Benjamin K. Smith is a gradate student in the Neuroscience and Cognitive Science (NACS) program at the University of Maryland. He works for the Laboratory for Automation Psychology and Decision Processes (LAPDP, http://www.lap.umd.edu). He graduated from Brown University in 2000 with a Bachelor of Science degree. His research interests include human-computer interaction and cognitive psychology.

Kent Norman is a Professor of Cognitive Psychology at the University of Maryland. He is the director of the Laboratory for Automation Psychology and Decision Processes (LAPDP, http://www.lap.umd.edu) and is a founding member of the Human/Computer Interaction Laboratory (HCIL, http://www.cs.umd.edu/hcil).

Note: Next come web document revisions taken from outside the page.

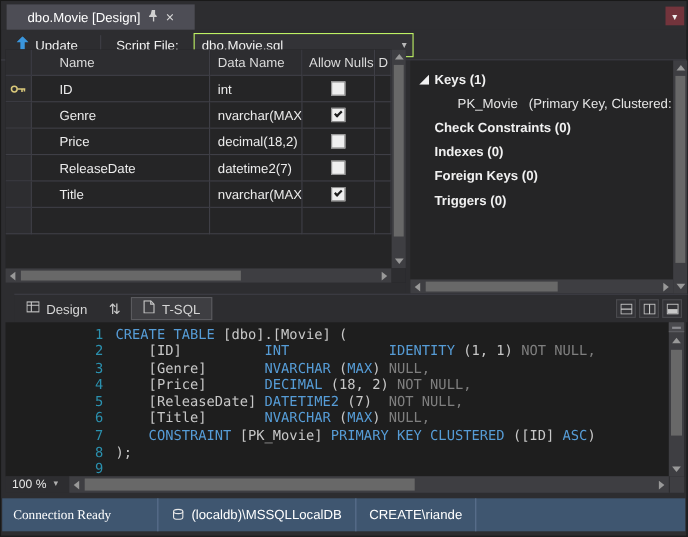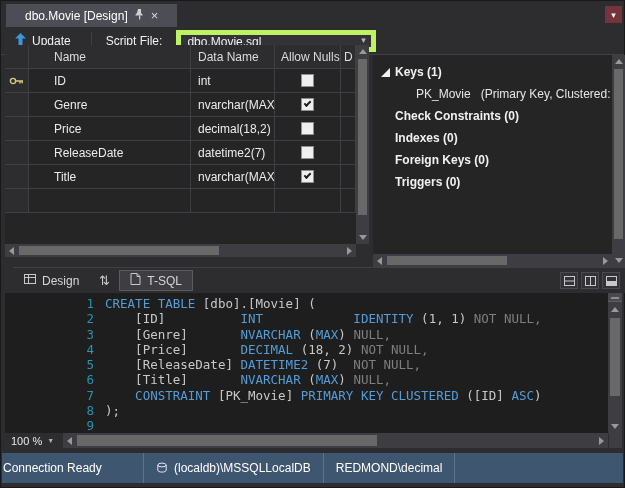--- a/index.html
+++ b/index.html
@@ -20,7 +20,7 @@
            display:flex;align-items:center;padding:0 8px;gap:14px;color:#f1f1f1;font-size:12px;}
   .btn-update{display:flex;align-items:center;gap:6px;padding:3px 6px;}
   .tool-sep{width:1px;height:17px;background:#3f3f46;}
-  .combo{width:200px;height:22px;background:#333337;border:5px solid #bef264;display:flex;}
+  .combo{width:200px;height:22px;background:#333337;border:1px solid #bef264;display:flex;align-items:center;}
   .combo .val{flex:1;padding-left:6px;font-size:12px;color:#f1f1f1;white-space:nowrap;overflow:hidden;}
   .combo .arrow{width:16px;text-align:center;color:#b8b8b8;font-size:9px;}
 

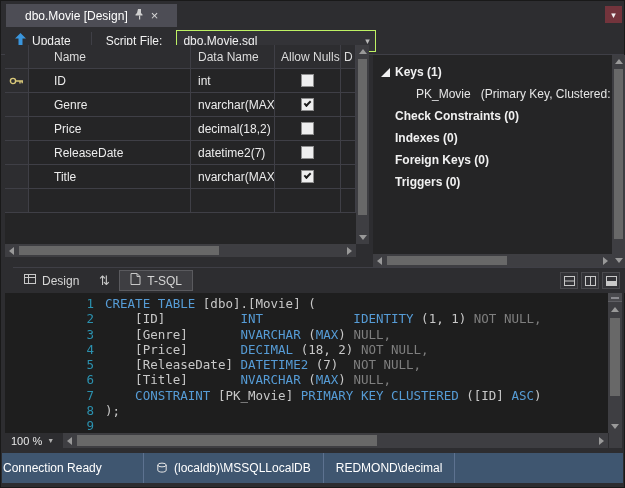--- a/index.html
+++ b/index.html
@@ -97,7 +97,7 @@
   
   .status{position:absolute;left:1px;right:1px;top:452px;height:30px;background:#3f5670;color:#fff;
           font-size:12px;display:flex;align-items:center;}
-  .status-msg{width:141px;padding-left:1px;flex:none;white-space:nowrap;}
+  .status-msg{width:141px;padding-left:10px;flex:none;white-space:nowrap;font-family:Liberation Serif, serif;}
   .seg{display:flex;align-items:center;gap:6px;height:100%;padding:0 12px;border-left:1px solid #5d7290;white-space:nowrap;}
   .seg:last-child{border-right:1px solid #5d7290;}
 </style>

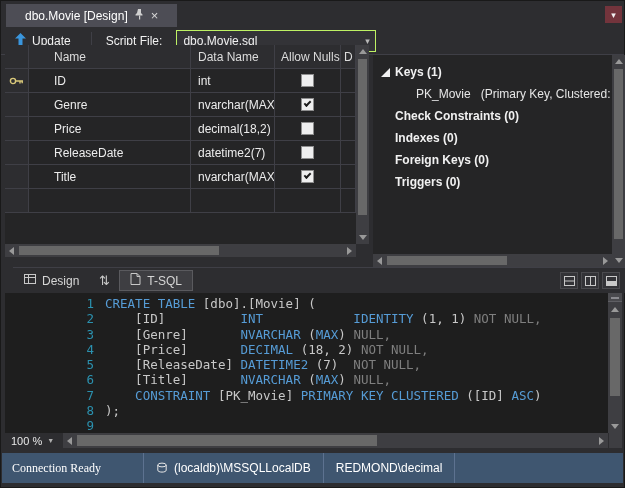--- a/index.html
+++ b/index.html
@@ -350,7 +350,7 @@
           <span>(localdb)\MSSQLLocalDB</span>
         </div>
         <div class="seg">
-          <span>REDMOND\decimal</span>
+          <span>CREATE\riande</span>
         </div>
       </div>
   </div>

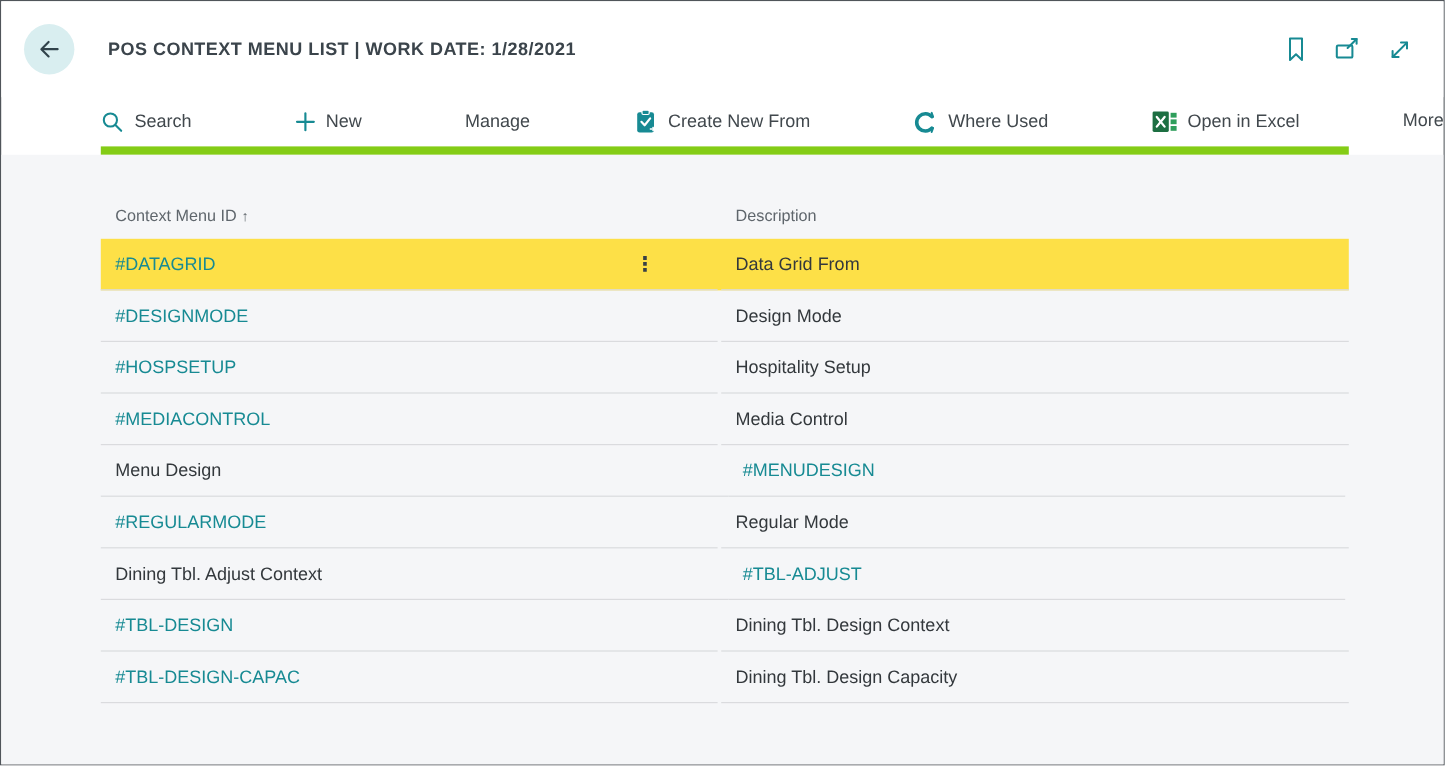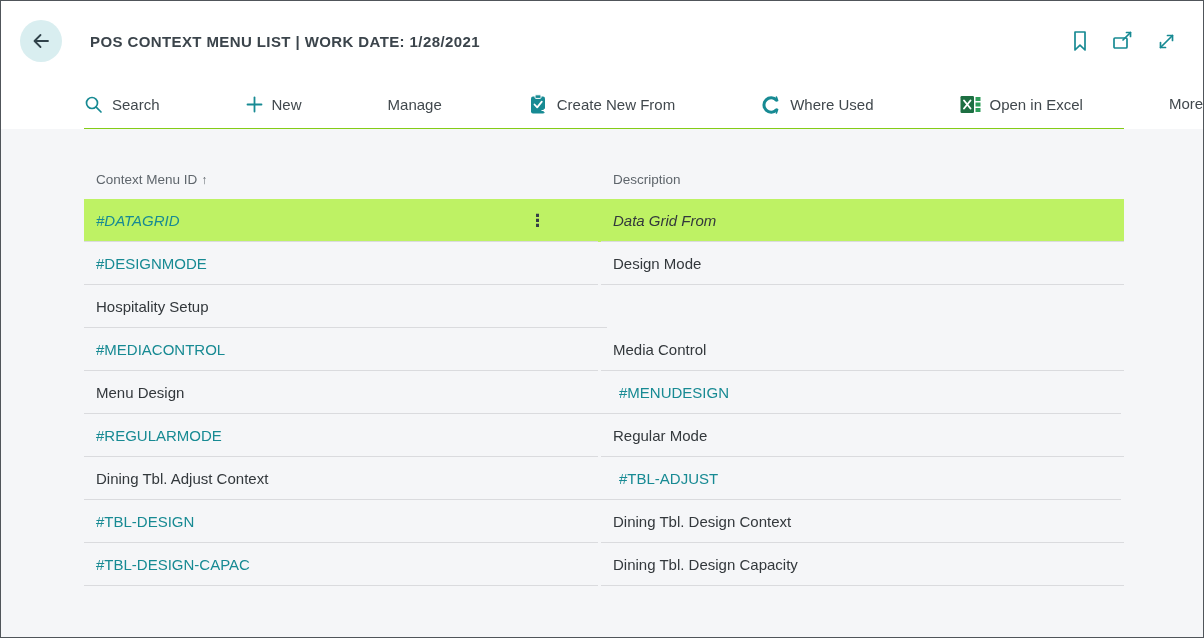--- a/index.html
+++ b/index.html
@@ -49,7 +49,7 @@
     margin-left:83px; width:1040px;
     height:48px; flex:0 0 48px;
     display:flex; align-items:center;
-    border-bottom:1px solid #84cc16;
+    border-bottom:7px solid #84cc16;
     background:#ffffff;
     font-size:15px; color:#41484d;gap:28px;
   }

His research is on hu-man/computer interaction and cognitive issues in interface design. Current research involves the design of on-line surveys and visualizations for decision making and is funded by the U.S. Bureau of the Census. He is an associate editor for the International Journal of Hu-man/Computer Studies.

Catherine Plaisant is Associate Research Scientist at the Human-Computer Interaction Laboratory of the University of Maryland Institute for Advanced Computer Studies. She earned a Doctorat d'Ingénieur degree in France in 1982 and has been conducting research in the field of human-computer interaction since then. In 1987, she joined Professor Shneiderman at the University of Maryland, where she has worked in collaboration with students and members of the lab, throughout the growth of the field of human-computer interaction. Her research contributions range from focused interaction techniques to innovative visualizations validated with user studies to practical applications developed with industrial partners.

Ben Shneiderman is a Professor in the Department of Computer Science, Founding Director (1983-2000) of the Human-Computer Interaction Laboratory (http://www.cs.umd.edu/hcil), and Member of the Institute for Advanced Computer Studies and the Institute for Systems Research, all at the University of Maryland at College Park. He is a Fellow of the ACM and AAAS and received the ACM CHI (Computer Human Interaction) Lifetime Achievement Award. His books, research papers, and frequent lectures have made him an international leader in this emerging discipline.